Start of Excerpted data

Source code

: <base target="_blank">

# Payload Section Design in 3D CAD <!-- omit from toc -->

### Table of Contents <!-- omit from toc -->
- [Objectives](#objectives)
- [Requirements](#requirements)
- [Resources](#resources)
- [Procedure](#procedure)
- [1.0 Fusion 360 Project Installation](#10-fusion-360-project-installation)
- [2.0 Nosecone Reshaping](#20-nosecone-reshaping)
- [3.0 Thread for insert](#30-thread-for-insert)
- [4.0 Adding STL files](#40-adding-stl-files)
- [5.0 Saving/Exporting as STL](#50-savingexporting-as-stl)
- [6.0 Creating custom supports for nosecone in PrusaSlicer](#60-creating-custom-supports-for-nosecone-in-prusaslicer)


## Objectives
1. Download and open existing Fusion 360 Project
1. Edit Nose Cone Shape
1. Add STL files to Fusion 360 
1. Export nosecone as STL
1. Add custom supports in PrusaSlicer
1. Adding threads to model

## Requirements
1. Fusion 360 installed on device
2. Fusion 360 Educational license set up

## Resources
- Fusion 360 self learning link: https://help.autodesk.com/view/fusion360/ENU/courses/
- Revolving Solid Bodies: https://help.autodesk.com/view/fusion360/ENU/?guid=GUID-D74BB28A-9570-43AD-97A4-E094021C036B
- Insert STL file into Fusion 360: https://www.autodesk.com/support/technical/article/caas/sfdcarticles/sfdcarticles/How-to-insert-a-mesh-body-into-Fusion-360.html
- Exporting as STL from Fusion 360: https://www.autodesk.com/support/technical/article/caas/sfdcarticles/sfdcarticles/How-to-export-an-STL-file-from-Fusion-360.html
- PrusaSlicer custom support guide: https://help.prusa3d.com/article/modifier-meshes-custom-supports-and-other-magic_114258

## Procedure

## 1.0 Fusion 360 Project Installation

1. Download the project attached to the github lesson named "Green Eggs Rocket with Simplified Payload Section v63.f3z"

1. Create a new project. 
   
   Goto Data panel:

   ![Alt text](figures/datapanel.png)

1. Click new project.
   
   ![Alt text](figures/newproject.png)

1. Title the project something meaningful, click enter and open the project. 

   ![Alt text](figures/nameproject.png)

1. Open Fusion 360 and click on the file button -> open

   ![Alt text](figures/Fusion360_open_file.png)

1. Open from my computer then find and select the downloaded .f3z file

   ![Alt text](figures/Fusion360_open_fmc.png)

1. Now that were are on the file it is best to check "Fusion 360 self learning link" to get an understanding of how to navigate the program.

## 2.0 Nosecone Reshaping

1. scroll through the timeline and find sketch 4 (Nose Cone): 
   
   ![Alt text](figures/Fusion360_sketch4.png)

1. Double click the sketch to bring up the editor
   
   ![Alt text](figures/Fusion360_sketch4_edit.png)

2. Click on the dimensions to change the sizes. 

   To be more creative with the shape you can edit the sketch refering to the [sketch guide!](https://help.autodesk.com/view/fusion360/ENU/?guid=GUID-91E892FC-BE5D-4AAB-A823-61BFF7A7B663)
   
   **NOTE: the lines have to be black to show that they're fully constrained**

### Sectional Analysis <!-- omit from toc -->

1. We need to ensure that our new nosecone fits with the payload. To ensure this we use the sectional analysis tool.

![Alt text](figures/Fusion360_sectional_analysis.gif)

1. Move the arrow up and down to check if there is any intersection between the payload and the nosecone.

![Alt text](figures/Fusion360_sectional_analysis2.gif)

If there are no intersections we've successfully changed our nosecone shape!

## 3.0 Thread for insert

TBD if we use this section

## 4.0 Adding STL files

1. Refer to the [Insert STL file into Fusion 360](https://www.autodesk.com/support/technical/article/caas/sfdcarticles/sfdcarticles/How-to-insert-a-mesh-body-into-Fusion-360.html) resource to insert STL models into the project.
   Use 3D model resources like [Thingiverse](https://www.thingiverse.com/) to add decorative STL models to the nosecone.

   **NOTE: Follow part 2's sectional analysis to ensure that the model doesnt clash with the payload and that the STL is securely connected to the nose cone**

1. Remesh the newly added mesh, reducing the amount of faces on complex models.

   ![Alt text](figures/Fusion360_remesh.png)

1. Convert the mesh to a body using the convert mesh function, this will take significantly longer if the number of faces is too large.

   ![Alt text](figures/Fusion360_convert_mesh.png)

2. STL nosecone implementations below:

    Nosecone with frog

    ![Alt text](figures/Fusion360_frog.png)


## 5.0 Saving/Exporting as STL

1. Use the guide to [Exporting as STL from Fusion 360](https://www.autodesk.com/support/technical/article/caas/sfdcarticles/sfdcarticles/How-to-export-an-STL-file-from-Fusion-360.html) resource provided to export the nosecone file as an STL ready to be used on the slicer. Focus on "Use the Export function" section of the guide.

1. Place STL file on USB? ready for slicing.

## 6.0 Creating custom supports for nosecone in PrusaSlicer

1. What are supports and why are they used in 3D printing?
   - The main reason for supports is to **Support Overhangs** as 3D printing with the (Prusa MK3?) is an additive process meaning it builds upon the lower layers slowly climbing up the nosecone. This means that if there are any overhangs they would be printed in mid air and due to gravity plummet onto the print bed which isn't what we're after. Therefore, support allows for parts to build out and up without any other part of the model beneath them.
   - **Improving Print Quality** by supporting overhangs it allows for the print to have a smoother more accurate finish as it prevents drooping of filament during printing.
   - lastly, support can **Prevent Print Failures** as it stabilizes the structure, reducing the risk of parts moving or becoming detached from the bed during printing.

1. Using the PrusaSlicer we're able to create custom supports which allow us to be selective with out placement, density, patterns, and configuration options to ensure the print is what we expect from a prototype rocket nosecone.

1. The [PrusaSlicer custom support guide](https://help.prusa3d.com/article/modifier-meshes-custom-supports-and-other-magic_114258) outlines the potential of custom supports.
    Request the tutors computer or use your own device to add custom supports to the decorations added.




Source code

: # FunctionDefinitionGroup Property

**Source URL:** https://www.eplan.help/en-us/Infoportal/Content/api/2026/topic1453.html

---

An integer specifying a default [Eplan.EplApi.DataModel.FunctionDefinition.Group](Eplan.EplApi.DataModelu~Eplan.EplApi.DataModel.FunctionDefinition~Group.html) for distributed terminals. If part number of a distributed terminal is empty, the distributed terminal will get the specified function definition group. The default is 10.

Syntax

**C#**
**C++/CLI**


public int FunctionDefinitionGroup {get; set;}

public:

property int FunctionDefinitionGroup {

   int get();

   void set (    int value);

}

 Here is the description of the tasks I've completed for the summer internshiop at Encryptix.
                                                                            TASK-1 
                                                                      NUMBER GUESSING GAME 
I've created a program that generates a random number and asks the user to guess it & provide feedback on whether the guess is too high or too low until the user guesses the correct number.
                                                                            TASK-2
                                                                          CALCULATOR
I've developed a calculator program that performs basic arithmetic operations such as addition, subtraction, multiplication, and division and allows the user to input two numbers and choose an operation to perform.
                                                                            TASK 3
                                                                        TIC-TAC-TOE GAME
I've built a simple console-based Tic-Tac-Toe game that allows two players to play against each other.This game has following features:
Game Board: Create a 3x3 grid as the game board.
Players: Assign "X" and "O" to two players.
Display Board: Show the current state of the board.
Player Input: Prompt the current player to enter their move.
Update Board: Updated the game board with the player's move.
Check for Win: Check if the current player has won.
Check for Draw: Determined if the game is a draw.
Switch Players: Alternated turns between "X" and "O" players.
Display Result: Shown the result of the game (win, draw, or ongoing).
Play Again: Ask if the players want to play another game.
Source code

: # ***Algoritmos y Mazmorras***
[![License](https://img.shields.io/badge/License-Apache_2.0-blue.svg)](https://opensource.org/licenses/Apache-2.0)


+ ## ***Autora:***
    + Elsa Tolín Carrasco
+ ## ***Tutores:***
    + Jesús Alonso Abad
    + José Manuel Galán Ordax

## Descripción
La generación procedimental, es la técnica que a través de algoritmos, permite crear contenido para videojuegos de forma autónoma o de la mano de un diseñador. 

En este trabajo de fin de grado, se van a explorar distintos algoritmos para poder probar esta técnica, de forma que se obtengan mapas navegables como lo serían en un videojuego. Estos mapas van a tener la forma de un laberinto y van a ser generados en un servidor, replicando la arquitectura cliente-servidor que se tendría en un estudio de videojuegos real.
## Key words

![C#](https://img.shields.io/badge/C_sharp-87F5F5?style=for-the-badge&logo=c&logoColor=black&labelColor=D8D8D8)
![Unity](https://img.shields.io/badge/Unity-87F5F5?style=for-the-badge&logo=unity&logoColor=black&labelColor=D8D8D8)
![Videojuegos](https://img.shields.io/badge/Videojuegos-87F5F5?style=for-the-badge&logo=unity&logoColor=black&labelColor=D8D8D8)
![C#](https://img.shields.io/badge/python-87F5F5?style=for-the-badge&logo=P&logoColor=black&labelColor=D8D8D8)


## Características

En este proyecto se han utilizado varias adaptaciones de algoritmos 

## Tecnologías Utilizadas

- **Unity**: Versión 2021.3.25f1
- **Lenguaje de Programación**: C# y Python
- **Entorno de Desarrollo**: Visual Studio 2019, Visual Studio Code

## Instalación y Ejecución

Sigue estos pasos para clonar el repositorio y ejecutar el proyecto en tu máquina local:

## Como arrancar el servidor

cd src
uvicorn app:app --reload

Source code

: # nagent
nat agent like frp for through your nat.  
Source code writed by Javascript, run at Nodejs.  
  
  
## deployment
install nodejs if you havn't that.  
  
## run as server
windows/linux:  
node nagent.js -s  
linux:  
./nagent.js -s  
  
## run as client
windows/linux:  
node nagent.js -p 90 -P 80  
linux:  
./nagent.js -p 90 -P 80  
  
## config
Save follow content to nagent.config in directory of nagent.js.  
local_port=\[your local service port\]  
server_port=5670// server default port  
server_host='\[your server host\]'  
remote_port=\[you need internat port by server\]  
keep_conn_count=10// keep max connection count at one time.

End of Excerpted data

# [What you need to do]
Copy out only the lines above from the one with "- Fusion 360" to the one with "## Procedure", inclusive, exactly as they stand.

# [Your solution]
- Fusion 360 self learning link: https://help.autodesk.com/view/fusion360/ENU/courses/
- Revolving Solid Bodies: https://help.autodesk.com/view/fusion360/ENU/?guid=GUID-D74BB28A-9570-43AD-97A4-E094021C036B
- Insert STL file into Fusion 360: https://www.autodesk.com/support/technical/article/caas/sfdcarticles/sfdcarticles/How-to-insert-a-mesh-body-into-Fusion-360.html
- Exporting as STL from Fusion 360: https://www.autodesk.com/support/technical/article/caas/sfdcarticles/sfdcarticles/How-to-export-an-STL-file-from-Fusion-360.html
- PrusaSlicer custom support guide: https://help.prusa3d.com/article/modifier-meshes-custom-supports-and-other-magic_114258

## Procedure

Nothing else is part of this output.